--- Available records ---
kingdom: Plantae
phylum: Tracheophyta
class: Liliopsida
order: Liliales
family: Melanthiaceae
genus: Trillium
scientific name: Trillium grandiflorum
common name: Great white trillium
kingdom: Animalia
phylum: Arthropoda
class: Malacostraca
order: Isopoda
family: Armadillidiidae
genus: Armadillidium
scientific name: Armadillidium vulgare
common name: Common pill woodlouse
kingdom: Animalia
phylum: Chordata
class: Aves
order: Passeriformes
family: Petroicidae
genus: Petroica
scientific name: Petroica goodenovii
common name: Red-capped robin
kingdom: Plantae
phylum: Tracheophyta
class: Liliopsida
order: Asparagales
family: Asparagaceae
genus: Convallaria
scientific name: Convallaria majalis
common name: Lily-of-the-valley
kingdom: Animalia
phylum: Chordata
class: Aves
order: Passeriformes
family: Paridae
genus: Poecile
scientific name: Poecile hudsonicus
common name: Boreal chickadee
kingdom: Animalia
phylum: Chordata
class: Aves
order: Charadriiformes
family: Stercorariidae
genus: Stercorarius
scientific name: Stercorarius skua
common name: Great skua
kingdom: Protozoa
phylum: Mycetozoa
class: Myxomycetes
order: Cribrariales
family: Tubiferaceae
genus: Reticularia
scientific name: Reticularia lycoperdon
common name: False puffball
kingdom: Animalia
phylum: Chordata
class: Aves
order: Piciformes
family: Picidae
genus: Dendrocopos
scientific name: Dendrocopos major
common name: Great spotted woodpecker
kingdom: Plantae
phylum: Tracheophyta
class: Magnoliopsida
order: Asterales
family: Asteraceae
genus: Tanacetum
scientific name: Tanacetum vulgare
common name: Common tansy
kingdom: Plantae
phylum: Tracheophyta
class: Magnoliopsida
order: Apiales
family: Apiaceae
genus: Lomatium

--- What is asked ---
Set every line of the entries above into a numbered list, omitting any blank lines.

--- Task output ---
1. kingdom: Plantae
2. phylum: Tracheophyta
3. class: Liliopsida
4. order: Liliales
5. family: Melanthiaceae
6. genus: Trillium
7. scientific name: Trillium grandiflorum
8. common name: Great white trillium
9. kingdom: Animalia
10. phylum: Arthropoda
11. class: Malacostraca
12. order: Isopoda
13. family: Armadillidiidae
14. genus: Armadillidium
15. scientific name: Armadillidium vulgare
16. common name: Common pill woodlouse
17. kingdom: Animalia
18. phylum: Chordata
19. class: Aves
20. order: Passeriformes
21. family: Petroicidae
22. genus: Petroica
23. scientific name: Petroica goodenovii
24. common name: Red-capped robin
25. kingdom: Plantae
26. phylum: Tracheophyta
27. class: Liliopsida
28. order: Asparagales
29. family: Asparagaceae
30. genus: Convallaria
31. scientific name: Convallaria majalis
32. common name: Lily-of-the-valley
33. kingdom: Animalia
34. phylum: Chordata
35. class: Aves
36. order: Passeriformes
37. family: Paridae
38. genus: Poecile
39. scientific name: Poecile hudsonicus
40. common name: Boreal chickadee
41. kingdom: Animalia
42. phylum: Chordata
43. class: Aves
44. order: Charadriiformes
45. family: Stercorariidae
46. genus: Stercorarius
47. scientific name: Stercorarius skua
48. common name: Great skua
49. kingdom: Protozoa
50. phylum: Mycetozoa
51. class: Myxomycetes
52. order: Cribrariales
53. family: Tubiferaceae
54. genus: Reticularia
55. scientific name: Reticularia lycoperdon
56. common name: False puffball
57. kingdom: Animalia
58. phylum: Chordata
59. class: Aves
60. order: Piciformes
61. family: Picidae
62. genus: Dendrocopos
63. scientific name: Dendrocopos major
64. common name: Great spotted woodpecker
65. kingdom: Plantae
66. phylum: Tracheophyta
67. class: Magnoliopsida
68. order: Asterales
69. family: Asteraceae
70. genus: Tanacetum
71. scientific name: Tanacetum vulgare
72. common name: Common tansy
73. kingdom: Plantae
74. phylum: Tracheophyta
75. class: Magnoliopsida
76. order: Apiales
77. family: Apiaceae
78. genus: Lomatium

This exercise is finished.